Notre Dame vs. Indiana 3:15 PM, ESPN
- Take care of the ball. The Irish are the more experienced team taking on the relatively young Hoosiers. This becomes especially important in the backcourt where Indiana’s Yogi Ferrell faces Jerian Grant and Eric Atkins. These two take care of and share the ball extremely well (Notre Dame is third in the country in assists per game). Ferrell will need to match their composure and not make mistakes if Indiana hopes to walk away with the victory here.
- Use its athleticism. Indiana struggled against Syracuse’s zone with all of its tall, athletic and physical players. Notre Dame at least has the tall and physical part going for it. This means that the Hoosiers will need to use their athleticism to get out and run. If Indiana can turn this into a track meet game, it has a better chance of winning the contest where its athleticism can outmatch Notre Dame’s experience. This also helps alleviate the Irish having a strong starting five versus Indiana typically having to rely on a couple players to explode (read: Noah Vonleh, Jeremy Hollowell, Ferrell).
- Get ahead early. With the revelation that some Indiana players didn’t believe it could beat Syracuse, this puts a spotlight on the Hoosiers needing to get ahead early to build their confidence. Notre Dame is the more experienced team, of course, but if Indiana can build a lead, it won’t have to worry about its young players losing the faith. It also will allow for the inevitable inconsistent spell the Hoosiers seem to have every game that drives Tom Crean and Hoosier fans crazy. A big lead early will allow Indiana to get comfortable and perhaps even run away with the game.
Butler vs. Purdue 6:00 PM, Big Ten Network
- Use its size. Of the four teams in this event, who had Purdue as the only school to not win a game yet? The number one thing the Boilermakers will need to do to get its first win here is to use its size advantage inside with Jay Simpson and AJ Hammons proficiently. Butler has nobody to match up against Hammons when he is in the game, and Simpson versus Kameron Woods and Erik Fromm is still an advantage. This may be the game where Matt Painter finally needs to reveal a large lineup with Hammons and Simpson next to each other. Butler would have no answer for that in the paint.

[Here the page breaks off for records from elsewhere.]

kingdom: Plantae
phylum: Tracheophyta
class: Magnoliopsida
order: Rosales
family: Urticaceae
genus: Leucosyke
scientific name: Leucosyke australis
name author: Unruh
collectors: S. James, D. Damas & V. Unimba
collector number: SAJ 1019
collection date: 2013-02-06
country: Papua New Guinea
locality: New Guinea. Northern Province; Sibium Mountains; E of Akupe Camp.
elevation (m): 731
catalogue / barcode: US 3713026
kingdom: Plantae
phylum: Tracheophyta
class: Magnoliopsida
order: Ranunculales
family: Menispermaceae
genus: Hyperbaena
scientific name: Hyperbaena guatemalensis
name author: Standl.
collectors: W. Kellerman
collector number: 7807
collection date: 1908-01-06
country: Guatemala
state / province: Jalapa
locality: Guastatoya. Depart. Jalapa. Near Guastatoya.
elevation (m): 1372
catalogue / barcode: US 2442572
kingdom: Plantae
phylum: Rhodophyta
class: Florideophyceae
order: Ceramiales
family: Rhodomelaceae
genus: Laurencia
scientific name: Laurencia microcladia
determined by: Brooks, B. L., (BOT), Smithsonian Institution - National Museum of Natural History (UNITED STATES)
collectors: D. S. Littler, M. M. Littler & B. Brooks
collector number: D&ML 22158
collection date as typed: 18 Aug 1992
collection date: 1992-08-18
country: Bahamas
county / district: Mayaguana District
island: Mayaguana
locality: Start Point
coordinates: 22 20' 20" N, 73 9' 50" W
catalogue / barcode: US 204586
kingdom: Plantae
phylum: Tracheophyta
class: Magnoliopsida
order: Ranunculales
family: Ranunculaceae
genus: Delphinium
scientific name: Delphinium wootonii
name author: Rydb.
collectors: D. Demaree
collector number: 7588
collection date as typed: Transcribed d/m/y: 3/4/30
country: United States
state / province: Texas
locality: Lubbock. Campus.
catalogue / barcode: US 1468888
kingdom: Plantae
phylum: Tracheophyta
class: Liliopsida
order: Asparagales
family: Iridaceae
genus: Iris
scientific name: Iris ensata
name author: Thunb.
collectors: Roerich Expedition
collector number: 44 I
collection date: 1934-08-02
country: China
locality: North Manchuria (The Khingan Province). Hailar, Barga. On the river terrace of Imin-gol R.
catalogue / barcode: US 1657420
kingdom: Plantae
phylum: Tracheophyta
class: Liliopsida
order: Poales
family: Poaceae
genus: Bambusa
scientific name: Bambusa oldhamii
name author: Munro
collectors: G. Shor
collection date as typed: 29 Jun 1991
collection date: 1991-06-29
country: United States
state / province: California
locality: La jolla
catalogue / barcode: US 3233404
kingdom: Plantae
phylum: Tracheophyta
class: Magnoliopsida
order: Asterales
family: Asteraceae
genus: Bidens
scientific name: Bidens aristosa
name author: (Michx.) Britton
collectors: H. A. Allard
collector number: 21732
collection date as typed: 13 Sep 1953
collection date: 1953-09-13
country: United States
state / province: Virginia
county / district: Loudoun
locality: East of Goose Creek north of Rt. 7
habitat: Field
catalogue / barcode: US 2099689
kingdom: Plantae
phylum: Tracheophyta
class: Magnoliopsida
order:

- Defend the three. Butler is a solid three-point shooting team at 37 percent, but Kellen Dunham is the player to really focus on here. Dunham scores 18.7 PPG and hits 47.5 percent of his long-range shots. Purdue will desperately need to limit his looks and stop Butler from shooting well outside. The Boilers have done a decent, but not necessarily good, job in stopping three-pointers this season, as opponents have shot 34.1 percent from deep against them for 26.1 percent of points (in the 180s nationally for both stats). If the Boilers can limit three-point shooting against Butler, it can win this key game.
- Defend Khyle Marshall and foul him late. The biggest match-up issue for Purdue will be with Khyle Marshall. His athleticism and ability to play either the three of four positions makes him troublesome. The Boilers will need a big defensive game from Errick Peck and Rapheal Davis or must hope that Simpson can keep up with him if they go big. If the game is close late, though, Purdue needs to foul him over and over again as he shoots only 53.5 percent from the free throw line.